1114’te Suriye’den itibaren Maraş ve çevresini etkileyecek büyüklük ve şiddette gece yaşanan depremde; Maraş, Adıyaman, vb. gibi yerlerde büyük tahribat meydana gelmiş, Antakya şehri yıkılmıştır. 1123-1124 yıllarında başka bir deprem yaşanmış, tarihçi Azimi’nin verdiği bilgiye göre, depremden sonra su şebekesi, çeşme, kuyu vb. gibi su kaynakları hasar gördüğünden şehirde büyük ölçüde su sıkıntısı ortaya çıkmış, sular yağma edilmiş ve bu yüzden de şehir bahçeleri kurumuştur. 1158 depreminden 12-13 yıl sonra Antakya’da “nesillerden beri emsali görülmemiş mahiyette” başka bir deprem daha yaşanmıştır.

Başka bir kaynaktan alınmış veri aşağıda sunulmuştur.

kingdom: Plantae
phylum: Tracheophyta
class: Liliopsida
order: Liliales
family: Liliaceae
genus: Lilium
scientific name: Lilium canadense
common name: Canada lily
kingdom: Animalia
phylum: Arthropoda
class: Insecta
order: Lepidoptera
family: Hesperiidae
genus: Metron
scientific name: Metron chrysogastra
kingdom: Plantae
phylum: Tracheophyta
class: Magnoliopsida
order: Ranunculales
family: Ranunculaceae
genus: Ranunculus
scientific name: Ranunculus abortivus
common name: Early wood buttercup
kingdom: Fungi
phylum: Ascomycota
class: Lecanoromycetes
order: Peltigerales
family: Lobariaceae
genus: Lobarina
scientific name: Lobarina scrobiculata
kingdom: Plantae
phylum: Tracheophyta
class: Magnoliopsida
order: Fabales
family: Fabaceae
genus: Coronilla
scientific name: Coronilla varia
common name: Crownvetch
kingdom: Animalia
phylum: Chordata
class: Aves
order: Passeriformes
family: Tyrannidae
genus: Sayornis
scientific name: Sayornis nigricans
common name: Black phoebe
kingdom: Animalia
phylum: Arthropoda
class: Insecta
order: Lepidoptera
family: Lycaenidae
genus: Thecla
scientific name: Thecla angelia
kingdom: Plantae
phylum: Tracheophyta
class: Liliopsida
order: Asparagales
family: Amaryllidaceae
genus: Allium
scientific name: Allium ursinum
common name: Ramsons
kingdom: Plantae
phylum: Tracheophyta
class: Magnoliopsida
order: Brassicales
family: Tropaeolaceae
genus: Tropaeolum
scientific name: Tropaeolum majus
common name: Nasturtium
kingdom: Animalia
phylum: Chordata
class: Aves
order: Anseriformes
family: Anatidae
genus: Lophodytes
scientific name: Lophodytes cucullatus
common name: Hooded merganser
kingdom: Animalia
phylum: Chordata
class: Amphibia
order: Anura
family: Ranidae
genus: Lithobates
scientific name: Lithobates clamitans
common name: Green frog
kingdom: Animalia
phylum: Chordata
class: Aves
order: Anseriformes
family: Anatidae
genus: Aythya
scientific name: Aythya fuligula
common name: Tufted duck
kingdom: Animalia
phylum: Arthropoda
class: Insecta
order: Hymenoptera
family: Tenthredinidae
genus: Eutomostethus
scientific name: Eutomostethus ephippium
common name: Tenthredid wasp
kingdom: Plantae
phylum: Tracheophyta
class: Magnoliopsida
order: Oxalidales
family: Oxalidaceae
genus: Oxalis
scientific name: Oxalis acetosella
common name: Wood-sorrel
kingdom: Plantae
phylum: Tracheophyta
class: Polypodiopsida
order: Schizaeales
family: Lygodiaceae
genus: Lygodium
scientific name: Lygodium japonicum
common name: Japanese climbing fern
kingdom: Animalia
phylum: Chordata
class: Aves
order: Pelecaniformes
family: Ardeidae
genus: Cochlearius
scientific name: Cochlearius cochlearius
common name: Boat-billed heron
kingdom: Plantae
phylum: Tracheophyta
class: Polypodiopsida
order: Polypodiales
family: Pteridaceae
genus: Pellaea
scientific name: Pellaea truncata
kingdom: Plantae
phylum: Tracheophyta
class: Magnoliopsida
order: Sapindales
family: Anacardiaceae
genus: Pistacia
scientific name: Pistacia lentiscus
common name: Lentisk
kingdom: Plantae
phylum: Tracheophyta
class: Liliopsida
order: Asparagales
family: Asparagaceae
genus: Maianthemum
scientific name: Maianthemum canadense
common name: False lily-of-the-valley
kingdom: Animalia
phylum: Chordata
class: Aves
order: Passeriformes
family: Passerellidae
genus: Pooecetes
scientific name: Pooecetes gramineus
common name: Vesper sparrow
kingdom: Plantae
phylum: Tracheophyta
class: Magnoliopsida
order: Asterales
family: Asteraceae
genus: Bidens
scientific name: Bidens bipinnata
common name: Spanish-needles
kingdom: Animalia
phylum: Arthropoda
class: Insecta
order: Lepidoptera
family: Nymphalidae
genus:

Osmanlı Dönemi’nde depremler devam etmiş, kaynaklar yine daha çok büyük depremler hakkında bilgi vermişlerdir. 1509 yılında İstanbul’da küçük kıyamet olarak adlandırılan depremin yıkıcı etkisi oldukça fazla olmuş, deprem aynı zamanda tsunamiye de neden olmuş, on metreyi aşan dalgalar yüzünden Yedikule ve Galata’da deniz kıyısındaki pek çok ev sulara gömülmüştür. Matrakçı Nasuh, “Hak Teala sonsuz kudretiyle kıyamet korkusunun benzerini bütün insanlara yaşattı. Öyle büyük bir deprem meydana geldi ki onun gürültüsünden âlem titredi, sağlam yapılı unsurların bünyeleri döküldü.” demiştir. İnsanlar evlerini kaybetmenin yanı sıra, su şebekesinin ve değirmenlerin zarar görmesi sebebiyle yiyecek ve sudan mahrum kalmıştır. Artçılarının aylarca sürdüğü depremden sonra toplanan Divan-ı Hümayunda, depremin izlerini silebilmek için ek vergi alınmış, şehir imar edilinceye kadar İstanbullular 1509 kışını derme çatma yapılarda büyük zorluklar içinde geçirmek zorunda kalmıştır.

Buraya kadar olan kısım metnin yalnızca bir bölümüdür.